• Problem to work on: Output the line containing "grâce à notre" and all subsequent lines of the listing below, copied exactly, with no other lines.

• Data for this exercise:
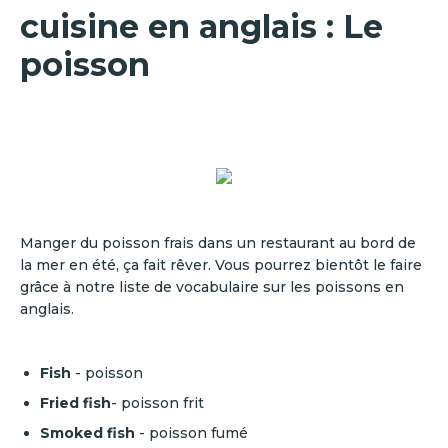
cuisine en anglais : Le
poisson
Manger du poisson frais dans un restaurant au bord de
la mer en été, ça fait rêver. Vous pourrez bientôt le faire
grâce à notre liste de vocabulaire sur les poissons en
anglais.
Fish
- poisson
Fried fish
- poisson frit
Smoked fish
- poisson fumé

• Task result:
grâce à notre liste de vocabulaire sur les poissons en
anglais.
Fish
- poisson
Fried fish
- poisson frit
Smoked fish
- poisson fumé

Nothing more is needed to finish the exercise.